TJGO majora indenização a ser paga a consumidor por financeira que não cumpriu contrato

Wanessa Rodrigues

O Tribunal de Justiça de Goiás (TJGO) majorou indenização a ser paga por uma financeira a um consumidor. A empresa prometeu empréstimo rápido e sem burocracia para a aquisição de veículos, mas não cumpriu o acordado. Em primeiro grau, a empresa foi condenada a restituir o valor pago pela assinatura de contrato e a pagar R$ 2 mil a título de danos morais. Contudo, a Quarta Turma Julgadora da 6ª Câmara Cível do TJGO aumentou o valor da indenização para R$ 5 mil. Os magistrados seguiram voto da relatora, desembargadora Sandra Regina Teodoro Reis.

Conforme relata o advogado na inicial do pedido, o consumidor realizou contrato junto à empresa após propaganda que prometia financiamento automotivo sem entrada, rápido, fácil, sem burocracia e sem consulta aos órgãos de restrição ao crédito. Foi dito a ele que era necessário dar uma entrada de 10% do valor pretendido para o automóvel e que, em 30 dias, teria acesso ao veículo. O que não ocorreu.

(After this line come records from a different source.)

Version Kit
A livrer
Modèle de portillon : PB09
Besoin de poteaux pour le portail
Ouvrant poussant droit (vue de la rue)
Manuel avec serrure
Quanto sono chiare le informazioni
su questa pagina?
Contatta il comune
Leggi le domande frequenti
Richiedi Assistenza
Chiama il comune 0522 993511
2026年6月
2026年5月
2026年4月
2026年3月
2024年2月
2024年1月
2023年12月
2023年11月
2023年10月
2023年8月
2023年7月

O advogado explica que o consumidor, que passava por dificuldades financeiras, pretendia utilizar o carro para trabalhar como motorista de aplicativo. Contudo, após realizar o pagamento da entrada, foi informado de que a empresa dependia do pagamento de outros clientes para cumprir o prometido. Assim, ele teria que fazer pagamento mês a mês até ser contemplado. O consumidor pediu rescisão do contrato, mas a empresa informou que poderia devolver apenas entre 10% e 20% do valor pago.

Em primeiro grau, o juiz determinou a rescisão do contrato e a devolução do valor pago e a fixou a indenização. Contudo, o consumidor ingressou com recurso no qual solicitou a majoração da quantia a ser paga a título de danos morais.

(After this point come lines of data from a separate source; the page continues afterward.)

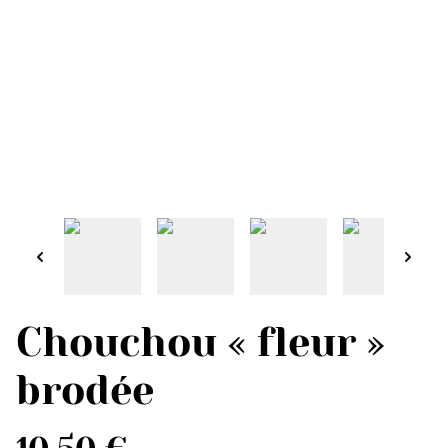
Chouchou « fleur »
brodée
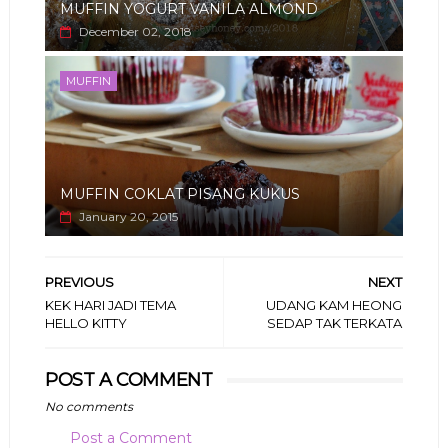
MUFFIN YOGURT VANILA ALMOND
December 02, 2018
MUFFIN
MUFFIN COKLAT PISANG KUKUS
January 20, 2015
PREVIOUS
NEXT
KEK HARI JADI TEMA
UDANG KAM HEONG
HELLO KITTY
SEDAP TAK TERKATA
POST A COMMENT
No comments
Post a Comment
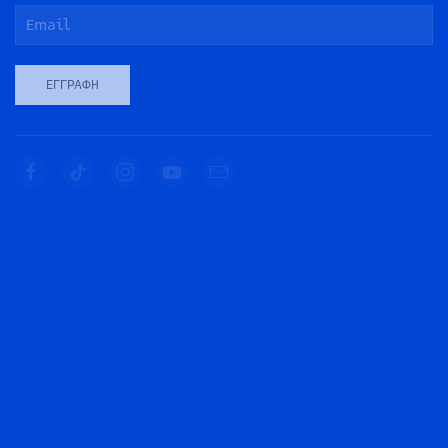
ΕΓΓΡΑΦΉ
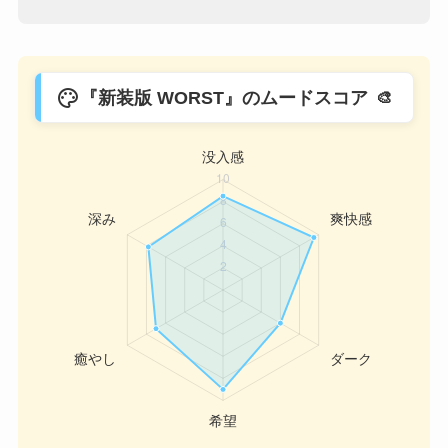
palette
『新装版 WORST』のムードスコア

Ao analisar o recurso, a relatora explicou que a importância deve ser suficiente a mitigar a dor moral sofrida. Buscando, com isso, impor uma penalidade ao ofensor e, igualmente, dissuadi-lo de semelhantes práticas. Disse que, no caso em questão, a inexecução absoluta do contrato gerou transtornos, aborrecimentos e sofrimentos que exorbitam o normal dissabor do negócio jurídico frustrado. Isso porque, o consumidor contava com a compra do veículo para começar a trabalhar como motorista de aplicativo.

Salientou que reforça o dano moral a questão da perda útil do tempo do consumidor, consubstanciado na otimização do lucro em detrimento da qualidade, segurança e desempenho do serviço a ele ofertado. Infligido pelo desperdício de tempo e desvios de suas competências para tentar resolver o problema criado pelo fornecedor.

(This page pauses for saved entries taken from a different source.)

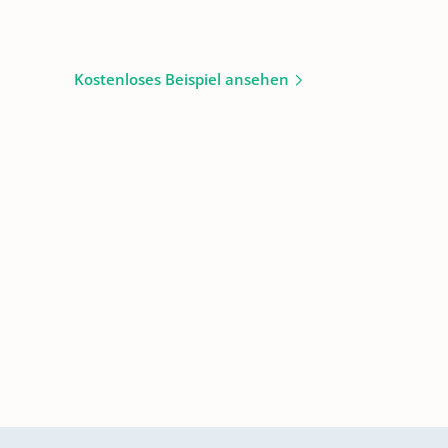
Kostenloses Beispiel ansehen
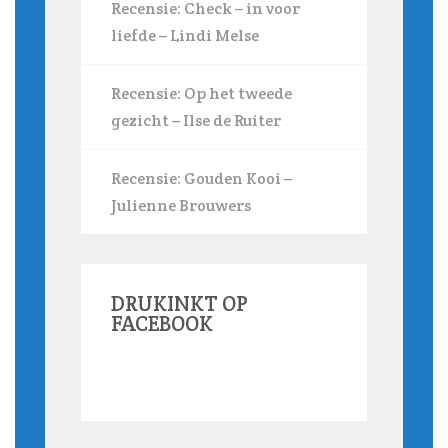
Recensie: Check – in voor
liefde – Lindi Melse
Recensie: Op het tweede
gezicht – Ilse de Ruiter
Recensie: Gouden Kooi –
Julienne Brouwers
DRUKINKT OP
FACEBOOK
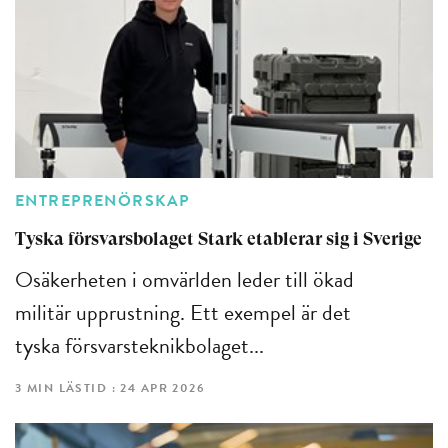
ENTREPRENÖRSKAP
Tyska försvarsbolaget Stark etablerar sig i Sverige
Osäkerheten i omvärlden leder till ökad
militär upprustning. Ett exempel är det
tyska försvarsteknikbolaget...
3 MIN LÄSTID : 24 APR 2026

Explicou que o valor da indenização deve ser arbitrado considerando-se, sempre, os princípios da razoabilidade e da proporcionalidade, de forma que não seja irrisório, nem exagerado. Diante disso, a desembargadora entendeu que o valor deve ser majorado, a fim de cumprir a função do instituto, sendo suficiente e razoável à reparação do dano, sem causar o enriquecimento ilícito.